Who This Treatment May Help

Occipital nerve block and ablation may be suitable for patients with pain starting at the base of the skull and travelling upwards, tenderness over the back of the head or behind the ear, headaches made worse by neck movement or pressure on the area, suspected occipital neuralgia, cervicogenic headache, or chronic migraine with a significant occipital pain component. A specialist consultation is needed to confirm whether the occipital nerve is the main source of symptoms and whether this is the most appropriate treatment.

What Is an Occipital Nerve Block

An occipital nerve block is a small injection of local anaesthetic, sometimes combined with anti inflammatory medication, around the occipital nerve. The aim is to reduce irritation and inflammation around the nerve, relieve pain and sensitivity, improve function and quality of life, and help confirm the diagnosis. Good short term relief after the injection strongly suggests that the occipital nerve is the main pain generator. Relief can start quickly and may last from days to weeks, and in some cases longer depending on the underlying condition and individual response.

What Is Occipital Nerve Ablation

Occipital nerve ablation is usually performed using radiofrequency. It targets the pain carrying fibres to reduce pain signals and is typically considered when a diagnostic nerve block gives good relief but the benefit wears off, when pain is recurring and affecting daily life, or when other treatments have not achieved lasting improvement. The aim is to provide longer term pain reduction and improved function. Occipital nerve ablation may provide relief for months, although some patients may require repeat treatment if symptoms return over time.

What to Expect During the Procedure

The procedure is usually carried out as a day case. You will be positioned comfortably, often lying face down or seated, and the area will be cleaned and numbed. Using guidance where appropriate, the clinician places the needle precisely near the nerve. For a nerve block, the injection is then given. For ablation, radiofrequency treatment is applied. The procedure usually takes a short time and most patients are able to go home the same day.

After the Procedure

It is normal to have mild soreness at the injection site for a short period after treatment. You may be advised to take it easy for the rest of the day, avoid strenuous activity for 24 hours, and monitor pain relief and symptom changes over the following days and weeks. Keeping a simple pain diary can be helpful in measuring how effective the treatment has been and whether the pain pattern has changed.

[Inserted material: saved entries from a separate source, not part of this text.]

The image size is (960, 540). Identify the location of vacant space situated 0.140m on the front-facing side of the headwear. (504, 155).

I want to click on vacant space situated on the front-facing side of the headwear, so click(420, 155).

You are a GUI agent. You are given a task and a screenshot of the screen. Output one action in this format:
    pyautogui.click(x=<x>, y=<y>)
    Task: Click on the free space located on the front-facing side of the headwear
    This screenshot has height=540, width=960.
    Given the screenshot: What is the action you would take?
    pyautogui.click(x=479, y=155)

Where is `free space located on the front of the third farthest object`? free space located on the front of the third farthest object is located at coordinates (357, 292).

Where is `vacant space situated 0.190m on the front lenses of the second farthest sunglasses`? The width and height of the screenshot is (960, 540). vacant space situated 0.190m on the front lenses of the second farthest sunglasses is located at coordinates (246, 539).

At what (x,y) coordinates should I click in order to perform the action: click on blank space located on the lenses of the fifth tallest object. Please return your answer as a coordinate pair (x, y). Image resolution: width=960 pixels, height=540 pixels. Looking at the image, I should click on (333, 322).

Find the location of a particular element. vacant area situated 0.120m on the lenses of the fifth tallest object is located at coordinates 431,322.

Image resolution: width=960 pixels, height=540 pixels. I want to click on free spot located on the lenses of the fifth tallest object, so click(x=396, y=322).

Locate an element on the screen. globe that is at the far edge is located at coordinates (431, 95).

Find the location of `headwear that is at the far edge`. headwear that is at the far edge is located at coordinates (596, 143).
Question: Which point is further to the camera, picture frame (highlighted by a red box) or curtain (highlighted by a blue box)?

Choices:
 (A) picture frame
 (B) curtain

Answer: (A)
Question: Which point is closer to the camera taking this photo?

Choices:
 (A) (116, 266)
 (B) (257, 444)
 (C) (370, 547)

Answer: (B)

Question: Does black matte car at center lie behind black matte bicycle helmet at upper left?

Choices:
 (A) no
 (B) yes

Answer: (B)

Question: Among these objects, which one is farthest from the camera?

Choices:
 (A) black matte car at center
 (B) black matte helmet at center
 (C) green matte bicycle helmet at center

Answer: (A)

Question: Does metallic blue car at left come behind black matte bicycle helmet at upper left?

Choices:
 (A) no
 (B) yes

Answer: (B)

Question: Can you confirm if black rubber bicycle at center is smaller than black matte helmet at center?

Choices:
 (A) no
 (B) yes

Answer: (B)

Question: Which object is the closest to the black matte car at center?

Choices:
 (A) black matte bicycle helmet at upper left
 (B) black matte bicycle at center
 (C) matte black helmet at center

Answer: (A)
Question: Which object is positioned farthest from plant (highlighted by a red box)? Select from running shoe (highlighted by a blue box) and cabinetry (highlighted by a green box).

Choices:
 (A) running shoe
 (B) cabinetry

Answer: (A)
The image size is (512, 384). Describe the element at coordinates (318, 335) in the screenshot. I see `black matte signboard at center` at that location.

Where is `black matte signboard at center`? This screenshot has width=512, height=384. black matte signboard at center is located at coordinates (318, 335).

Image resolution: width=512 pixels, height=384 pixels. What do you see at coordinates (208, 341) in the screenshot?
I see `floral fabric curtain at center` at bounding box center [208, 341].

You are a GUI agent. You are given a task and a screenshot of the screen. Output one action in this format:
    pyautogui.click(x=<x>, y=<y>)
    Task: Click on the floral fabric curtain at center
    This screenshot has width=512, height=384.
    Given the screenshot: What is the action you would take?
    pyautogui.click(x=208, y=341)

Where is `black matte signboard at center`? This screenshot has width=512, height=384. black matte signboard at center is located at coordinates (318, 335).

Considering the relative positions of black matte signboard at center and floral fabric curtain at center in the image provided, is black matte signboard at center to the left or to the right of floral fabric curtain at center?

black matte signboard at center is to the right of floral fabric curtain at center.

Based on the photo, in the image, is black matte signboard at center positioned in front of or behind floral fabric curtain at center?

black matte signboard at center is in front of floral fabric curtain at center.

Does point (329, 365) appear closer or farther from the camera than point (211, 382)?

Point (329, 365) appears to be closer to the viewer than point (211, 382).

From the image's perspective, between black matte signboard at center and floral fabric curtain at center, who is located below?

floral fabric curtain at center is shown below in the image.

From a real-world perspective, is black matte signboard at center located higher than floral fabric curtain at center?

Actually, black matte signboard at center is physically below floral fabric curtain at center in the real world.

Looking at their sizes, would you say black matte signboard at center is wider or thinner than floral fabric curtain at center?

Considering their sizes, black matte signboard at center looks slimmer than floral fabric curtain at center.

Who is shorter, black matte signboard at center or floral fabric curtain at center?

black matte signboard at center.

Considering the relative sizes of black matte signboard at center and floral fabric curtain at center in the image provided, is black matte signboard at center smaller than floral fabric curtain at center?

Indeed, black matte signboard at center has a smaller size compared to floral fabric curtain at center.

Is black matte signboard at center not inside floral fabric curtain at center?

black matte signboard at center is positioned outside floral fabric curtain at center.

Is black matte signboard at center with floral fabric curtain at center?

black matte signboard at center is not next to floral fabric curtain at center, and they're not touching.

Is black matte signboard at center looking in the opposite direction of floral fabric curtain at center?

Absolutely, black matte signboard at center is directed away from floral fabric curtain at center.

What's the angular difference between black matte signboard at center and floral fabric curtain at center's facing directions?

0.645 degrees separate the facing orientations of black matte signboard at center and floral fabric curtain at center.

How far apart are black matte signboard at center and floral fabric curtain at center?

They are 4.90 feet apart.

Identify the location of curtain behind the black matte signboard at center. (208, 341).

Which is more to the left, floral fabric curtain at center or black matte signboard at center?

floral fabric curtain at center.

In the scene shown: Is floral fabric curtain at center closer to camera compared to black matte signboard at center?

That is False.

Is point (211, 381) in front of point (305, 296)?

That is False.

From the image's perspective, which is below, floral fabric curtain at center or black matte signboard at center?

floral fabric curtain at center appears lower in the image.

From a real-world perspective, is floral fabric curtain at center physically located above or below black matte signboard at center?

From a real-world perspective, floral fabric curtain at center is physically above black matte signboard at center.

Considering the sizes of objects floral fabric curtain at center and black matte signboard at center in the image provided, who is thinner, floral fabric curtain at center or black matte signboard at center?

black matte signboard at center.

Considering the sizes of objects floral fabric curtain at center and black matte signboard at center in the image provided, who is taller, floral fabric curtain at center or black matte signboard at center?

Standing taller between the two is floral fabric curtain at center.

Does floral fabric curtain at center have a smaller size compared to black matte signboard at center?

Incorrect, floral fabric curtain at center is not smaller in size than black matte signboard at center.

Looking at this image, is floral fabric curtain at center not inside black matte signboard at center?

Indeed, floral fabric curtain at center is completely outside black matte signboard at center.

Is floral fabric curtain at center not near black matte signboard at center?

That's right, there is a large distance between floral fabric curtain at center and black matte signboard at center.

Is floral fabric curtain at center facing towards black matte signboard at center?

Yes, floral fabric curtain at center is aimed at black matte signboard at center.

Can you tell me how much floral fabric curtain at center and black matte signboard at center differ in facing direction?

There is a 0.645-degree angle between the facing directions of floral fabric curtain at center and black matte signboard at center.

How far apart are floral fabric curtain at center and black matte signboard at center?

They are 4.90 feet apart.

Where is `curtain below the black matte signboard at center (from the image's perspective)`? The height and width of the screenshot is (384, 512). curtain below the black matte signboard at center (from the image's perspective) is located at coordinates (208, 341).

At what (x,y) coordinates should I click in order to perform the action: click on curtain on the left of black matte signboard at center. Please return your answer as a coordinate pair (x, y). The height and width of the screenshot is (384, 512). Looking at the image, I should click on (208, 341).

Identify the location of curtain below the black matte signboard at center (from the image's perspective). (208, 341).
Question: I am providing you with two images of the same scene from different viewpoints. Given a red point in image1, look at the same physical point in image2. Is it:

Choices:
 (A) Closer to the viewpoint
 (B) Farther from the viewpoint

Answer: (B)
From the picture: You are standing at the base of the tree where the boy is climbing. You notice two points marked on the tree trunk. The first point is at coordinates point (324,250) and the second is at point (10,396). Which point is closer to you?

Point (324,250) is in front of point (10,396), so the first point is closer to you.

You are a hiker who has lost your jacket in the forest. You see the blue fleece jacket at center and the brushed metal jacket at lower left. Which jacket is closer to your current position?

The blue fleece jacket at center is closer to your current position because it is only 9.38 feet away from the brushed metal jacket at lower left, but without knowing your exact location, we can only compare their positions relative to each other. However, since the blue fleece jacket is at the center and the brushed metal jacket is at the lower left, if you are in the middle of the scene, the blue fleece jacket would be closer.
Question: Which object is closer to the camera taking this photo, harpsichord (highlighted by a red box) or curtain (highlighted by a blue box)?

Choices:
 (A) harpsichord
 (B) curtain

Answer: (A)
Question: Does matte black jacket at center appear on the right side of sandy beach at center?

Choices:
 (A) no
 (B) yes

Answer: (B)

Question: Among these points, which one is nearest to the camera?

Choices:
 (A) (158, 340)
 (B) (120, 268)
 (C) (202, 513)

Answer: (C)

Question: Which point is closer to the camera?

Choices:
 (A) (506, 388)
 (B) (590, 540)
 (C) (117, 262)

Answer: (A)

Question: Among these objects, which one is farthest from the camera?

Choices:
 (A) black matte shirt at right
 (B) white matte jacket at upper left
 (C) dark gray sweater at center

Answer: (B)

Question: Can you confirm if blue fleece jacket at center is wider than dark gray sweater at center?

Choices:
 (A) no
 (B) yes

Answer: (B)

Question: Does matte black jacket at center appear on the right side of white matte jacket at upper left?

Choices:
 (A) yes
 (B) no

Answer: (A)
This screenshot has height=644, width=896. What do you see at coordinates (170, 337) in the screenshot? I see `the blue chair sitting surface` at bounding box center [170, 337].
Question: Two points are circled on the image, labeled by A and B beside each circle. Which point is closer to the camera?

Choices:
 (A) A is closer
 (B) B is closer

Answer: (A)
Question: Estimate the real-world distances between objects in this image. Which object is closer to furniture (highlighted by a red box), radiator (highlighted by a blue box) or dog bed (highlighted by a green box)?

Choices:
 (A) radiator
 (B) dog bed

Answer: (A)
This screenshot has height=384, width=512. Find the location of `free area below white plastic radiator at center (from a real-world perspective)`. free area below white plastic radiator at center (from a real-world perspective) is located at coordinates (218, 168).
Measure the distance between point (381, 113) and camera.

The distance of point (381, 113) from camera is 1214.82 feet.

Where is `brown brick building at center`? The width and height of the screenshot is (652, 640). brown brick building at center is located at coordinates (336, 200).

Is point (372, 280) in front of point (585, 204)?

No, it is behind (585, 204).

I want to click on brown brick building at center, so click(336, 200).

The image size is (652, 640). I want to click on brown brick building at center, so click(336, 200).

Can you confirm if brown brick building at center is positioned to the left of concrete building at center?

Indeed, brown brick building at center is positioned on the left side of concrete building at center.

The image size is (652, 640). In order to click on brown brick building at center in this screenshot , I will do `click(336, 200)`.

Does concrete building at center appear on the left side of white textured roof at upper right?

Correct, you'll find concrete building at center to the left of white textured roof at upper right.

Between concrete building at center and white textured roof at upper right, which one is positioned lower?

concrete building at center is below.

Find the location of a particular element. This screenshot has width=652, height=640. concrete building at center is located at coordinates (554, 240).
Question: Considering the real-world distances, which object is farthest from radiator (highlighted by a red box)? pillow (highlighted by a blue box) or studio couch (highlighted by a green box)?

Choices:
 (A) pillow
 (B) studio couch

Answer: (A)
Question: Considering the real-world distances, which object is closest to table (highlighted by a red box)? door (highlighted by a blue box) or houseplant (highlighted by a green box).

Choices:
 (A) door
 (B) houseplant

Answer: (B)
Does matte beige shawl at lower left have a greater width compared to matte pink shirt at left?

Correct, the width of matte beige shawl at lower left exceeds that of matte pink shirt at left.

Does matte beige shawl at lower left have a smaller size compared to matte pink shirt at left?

Benefits of Occipital Nerve Block and Ablation

Potential benefits of occipital nerve block and ablation include targeted pain relief at the source, reduced irritation around the affected nerve, improved sleep, concentration, and daily function, and useful diagnostic information when a nerve block is used to confirm the source of pain. Ablation may offer longer lasting relief when repeated nerve blocks wear off too quickly or when symptoms continue to recur.

Possible Risks and Side Effects

All procedures carry some risks, although serious complications are uncommon. Possible effects include temporary increased pain or tenderness, bruising or swelling, temporary numbness of the scalp, dizziness or light headedness, infection or bleeding, and rare allergic reaction to medication. Your individual risks, expected benefits, and suitability for treatment will always be discussed before the procedure is carried out.

When to Consider Other Options

If occipital nerve irritation is not the main cause of symptoms, another treatment plan may be more appropriate. Depending on the diagnosis, we may recommend a combined approach including physiotherapy, medication optimisation, posture and neck rehabilitation, migraine management, or other targeted injections. Accurate diagnosis remains essential to choosing the most effective treatment pathway.